From the perspective of computing accuracy, there is a contradiction between the probabilistic calculation results of AI and the high precision required by supercomputing, and the double-precision 64-bit commonly used in scientific computing may be replaced by 8-bit or 16-bit in AI, which makes the applicability of hardware complicated. In addition, the timeliness of data processing is also challenging, and the delay between processors affects the speed of feedback of results. In the aerospace field, supercomputing tasks such as fluid dynamics simulation of aircraft design require high-precision calculations to ensure reliable performance, and some AI-based flight trajectory prediction models may be trained with lower accuracy to speed up, which may affect reliability due to accuracy problems in practical applications.

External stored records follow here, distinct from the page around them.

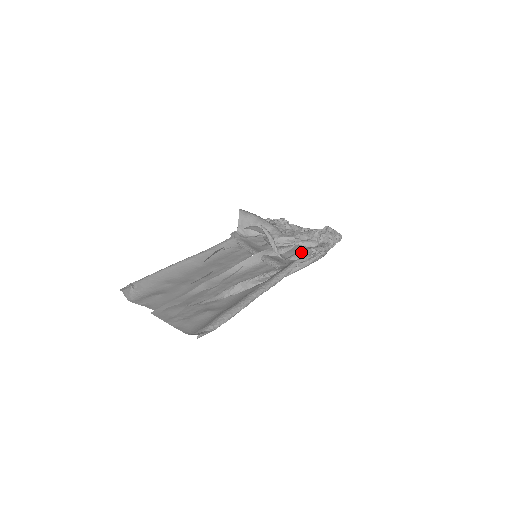
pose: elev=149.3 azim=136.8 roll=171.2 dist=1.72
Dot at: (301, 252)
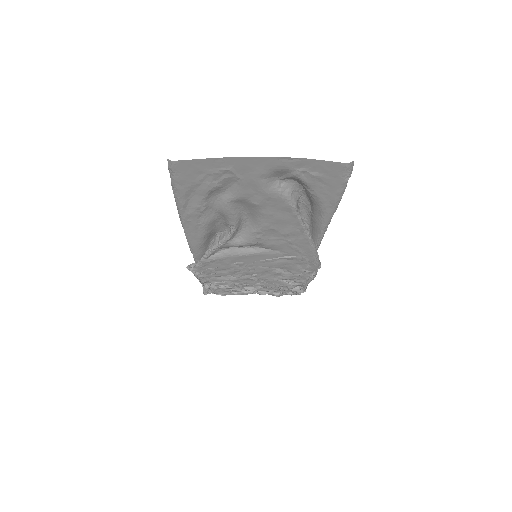
Dot at: occluded
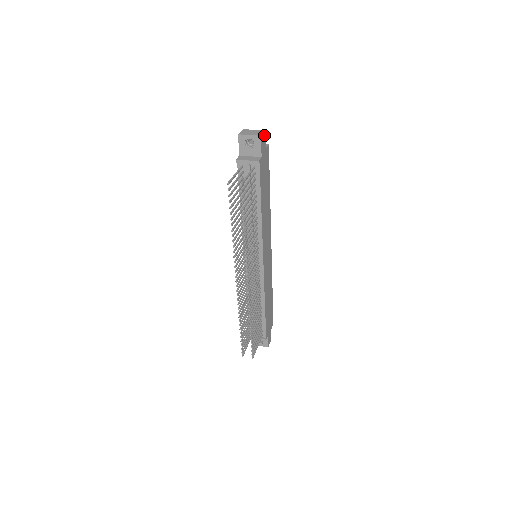
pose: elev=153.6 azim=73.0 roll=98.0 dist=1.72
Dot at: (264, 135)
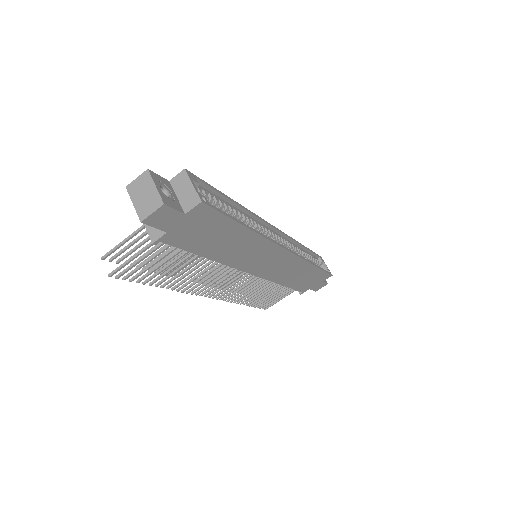
Dot at: (163, 209)
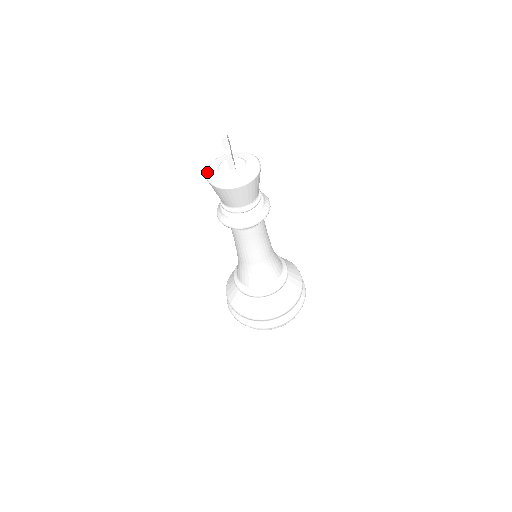
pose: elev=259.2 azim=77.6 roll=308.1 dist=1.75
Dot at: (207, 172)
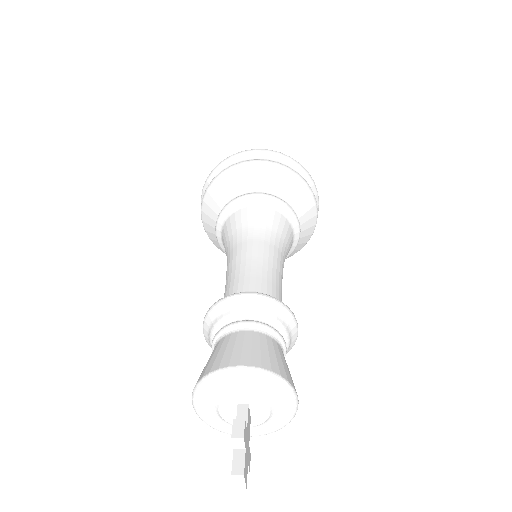
Dot at: (194, 406)
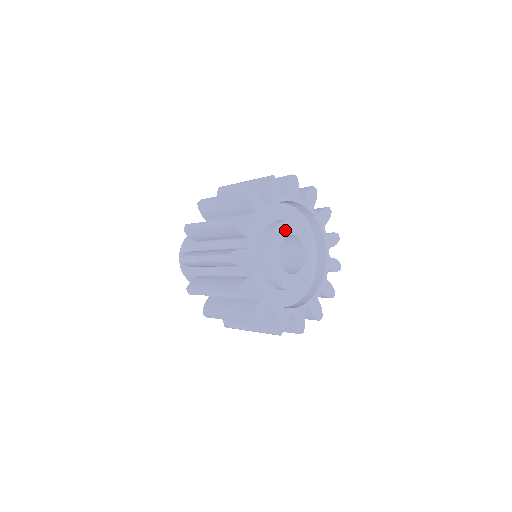
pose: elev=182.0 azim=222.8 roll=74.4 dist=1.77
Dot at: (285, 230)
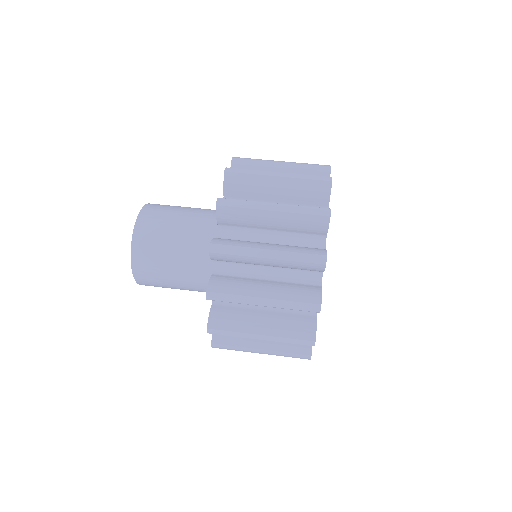
Dot at: occluded
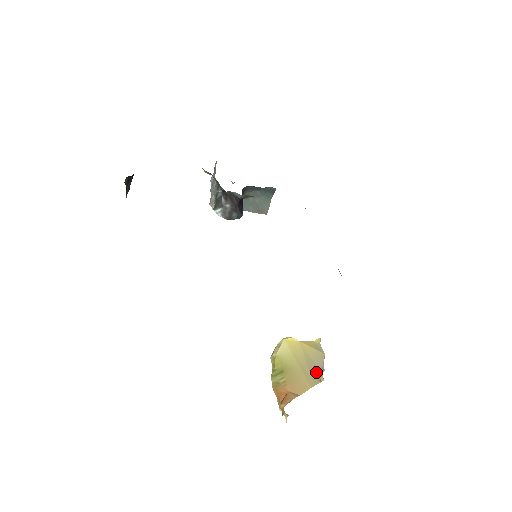
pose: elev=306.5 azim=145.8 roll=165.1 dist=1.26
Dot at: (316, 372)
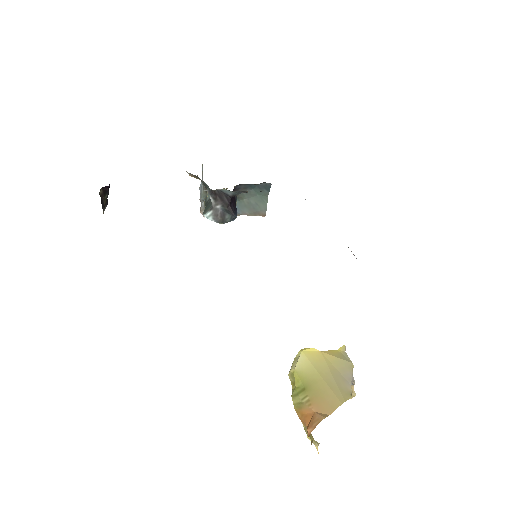
Dot at: (345, 385)
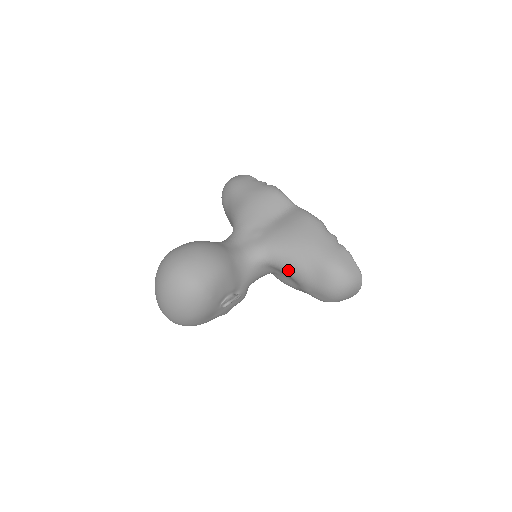
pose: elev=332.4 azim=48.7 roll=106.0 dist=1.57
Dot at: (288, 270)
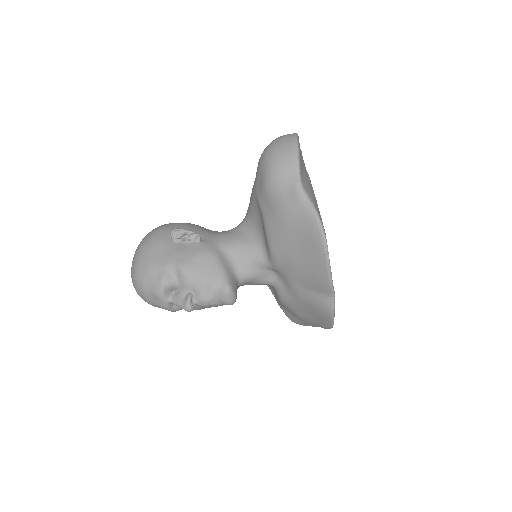
Dot at: occluded
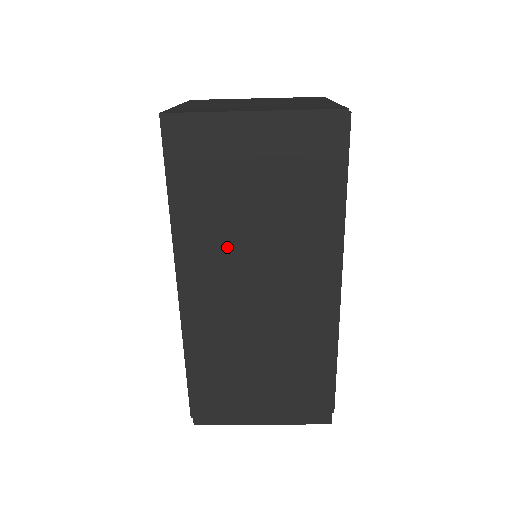
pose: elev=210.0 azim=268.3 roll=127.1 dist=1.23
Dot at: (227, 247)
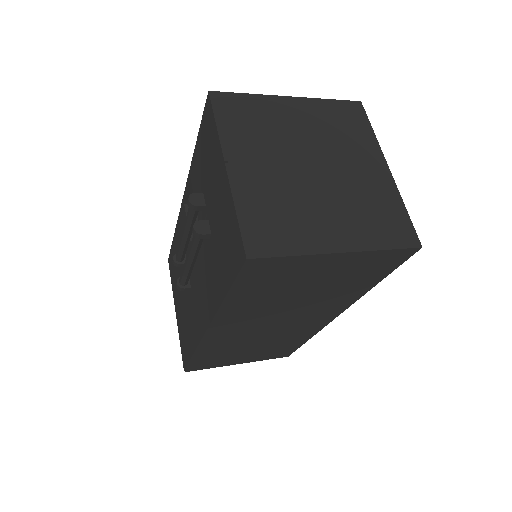
Dot at: (263, 312)
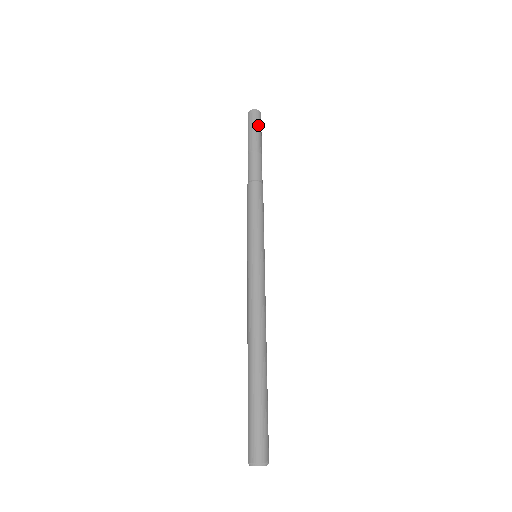
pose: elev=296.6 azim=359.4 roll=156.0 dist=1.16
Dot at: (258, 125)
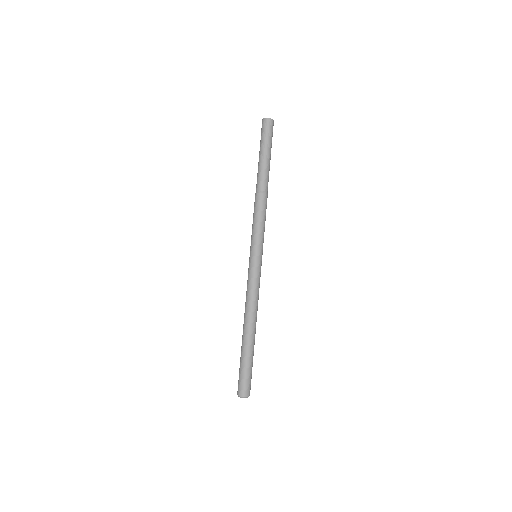
Dot at: (267, 135)
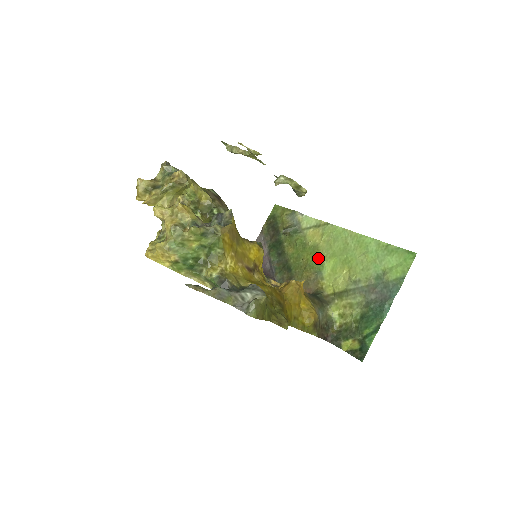
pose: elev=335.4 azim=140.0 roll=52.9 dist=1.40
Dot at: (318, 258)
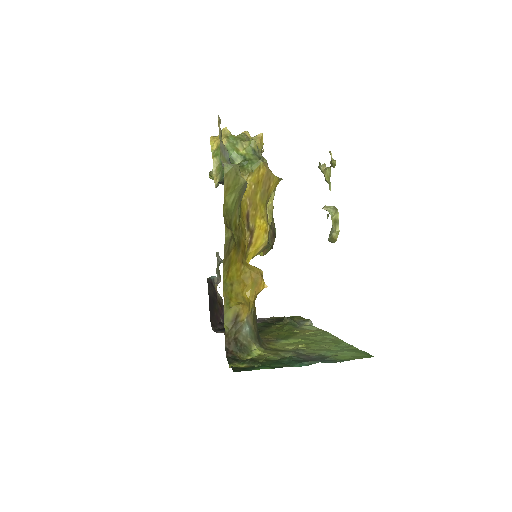
Dot at: (290, 336)
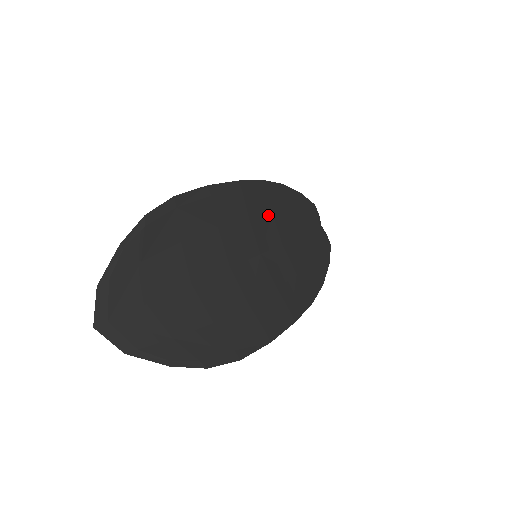
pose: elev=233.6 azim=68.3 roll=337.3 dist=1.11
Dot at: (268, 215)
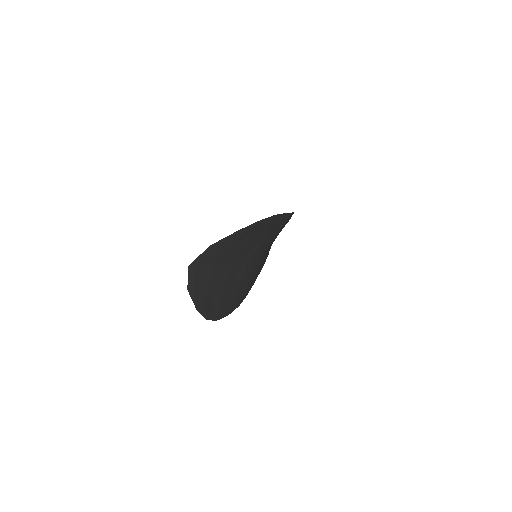
Dot at: occluded
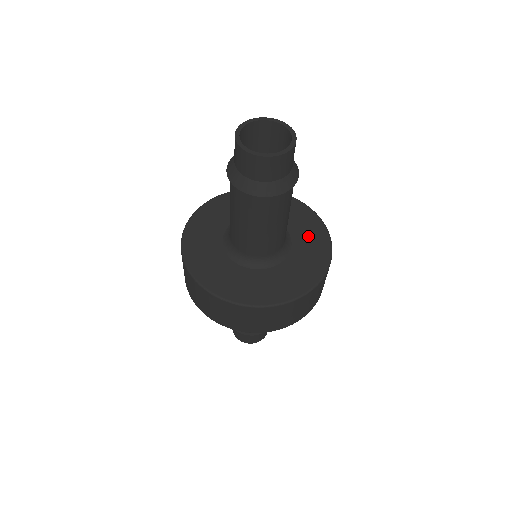
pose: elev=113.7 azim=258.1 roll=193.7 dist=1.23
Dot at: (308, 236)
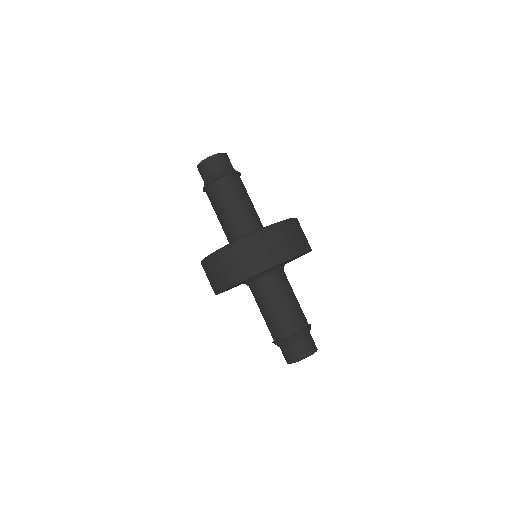
Dot at: occluded
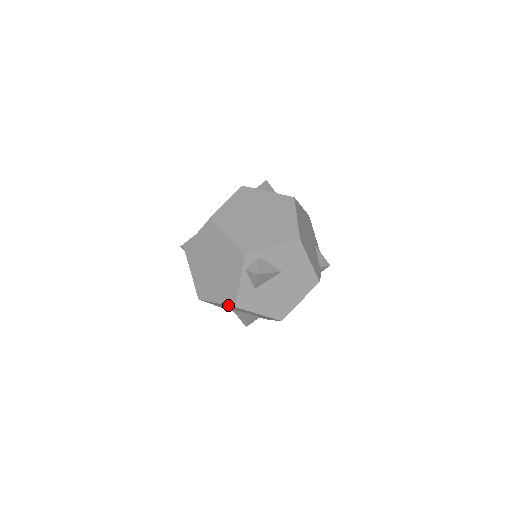
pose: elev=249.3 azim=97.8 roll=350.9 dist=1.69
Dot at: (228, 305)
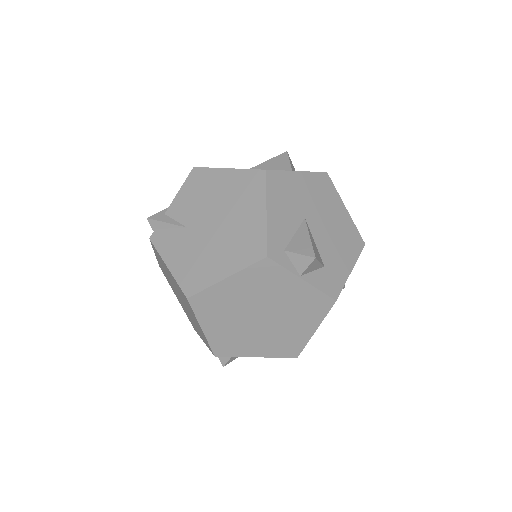
Dot at: (188, 318)
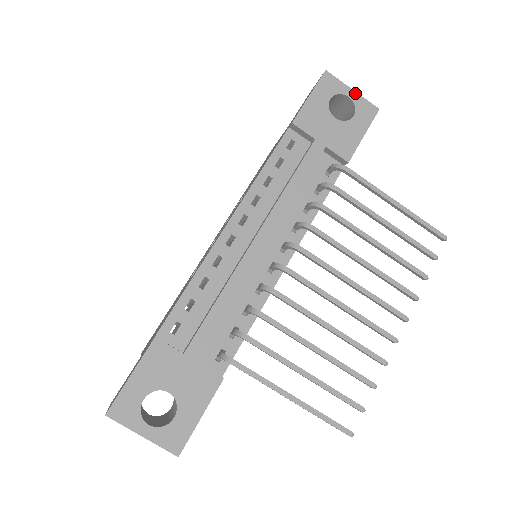
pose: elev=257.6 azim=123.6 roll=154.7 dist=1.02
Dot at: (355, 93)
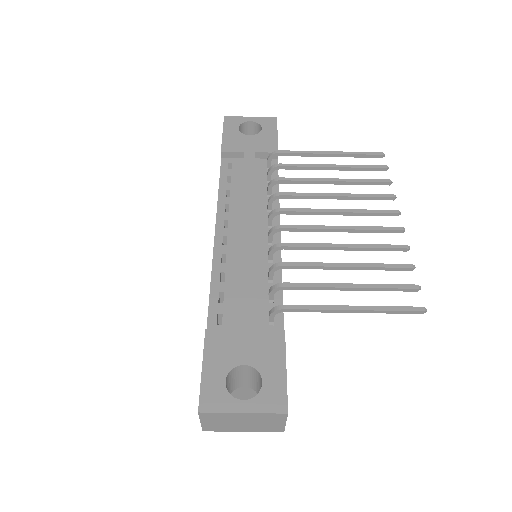
Dot at: (253, 118)
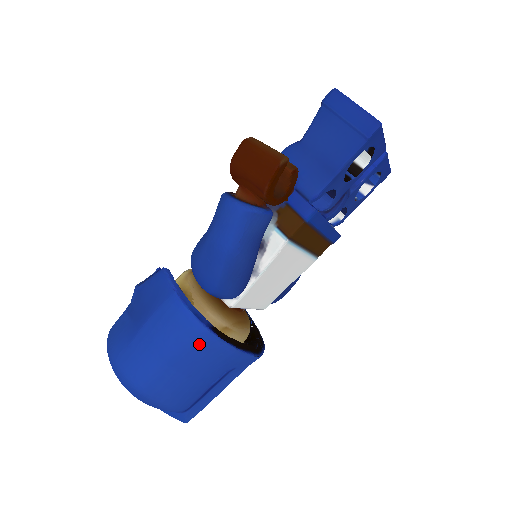
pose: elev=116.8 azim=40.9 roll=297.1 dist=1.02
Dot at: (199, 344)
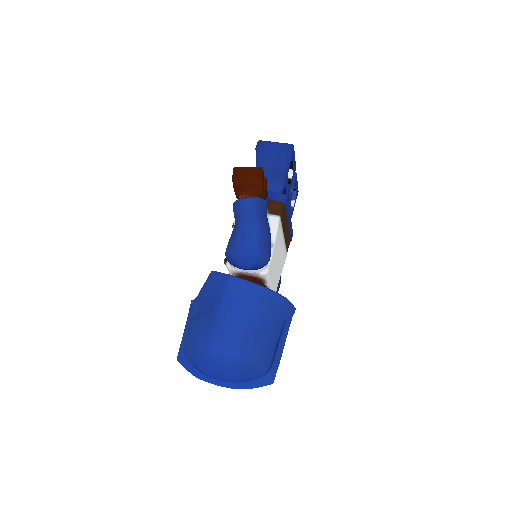
Dot at: (262, 300)
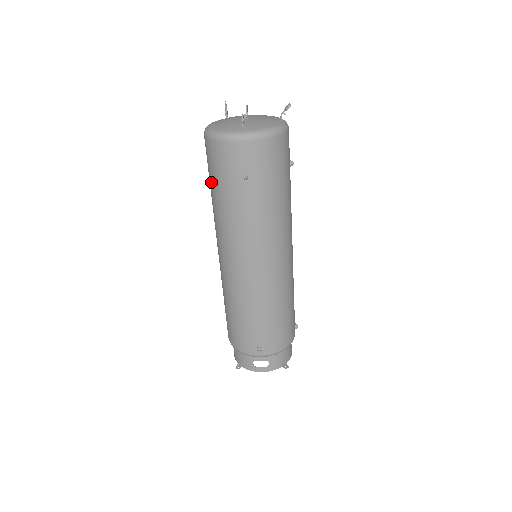
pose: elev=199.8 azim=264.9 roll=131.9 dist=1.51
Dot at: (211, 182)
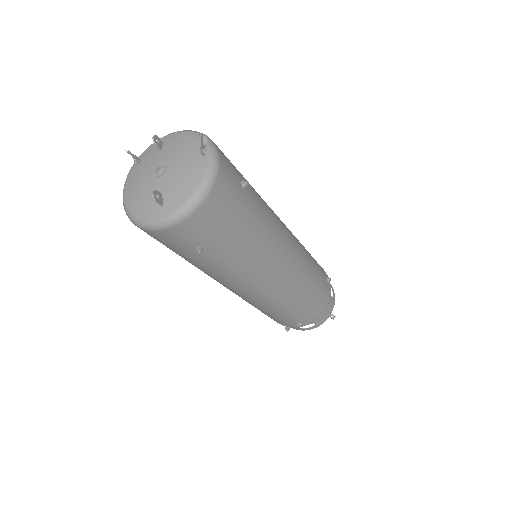
Dot at: occluded
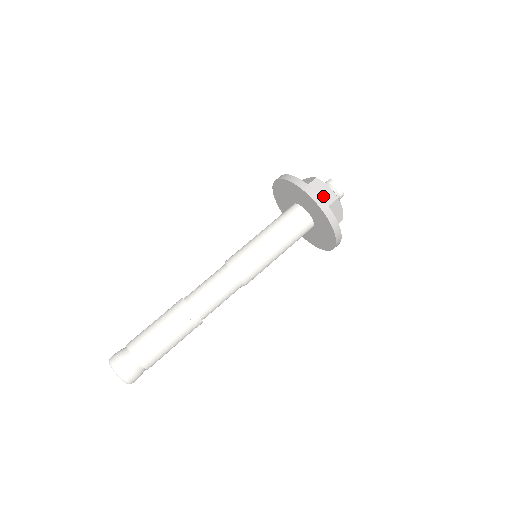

It is worth mentioning that the concept of "supercomputer" is not only a technical representation, it also has significant cultural and inspiring value, and is a symbol of the frontier of science and technology, inspiring a new generation of engineers and scientists to continue to explore. Every year, the Supercomputing Conference attracts a large number of students and technology enthusiasts, stimulating their interest in the field of science and technology, and many of them are determined to devote themselves to related research.
Overall, the blurring of the lines between supercomputing and HPC is an inevitable trend in technology development, where opportunities and challenges coexist. In the future, with the continuous innovation of technology, the integration of the two will bring more changes to the entire technology field, which deserves our continued attention.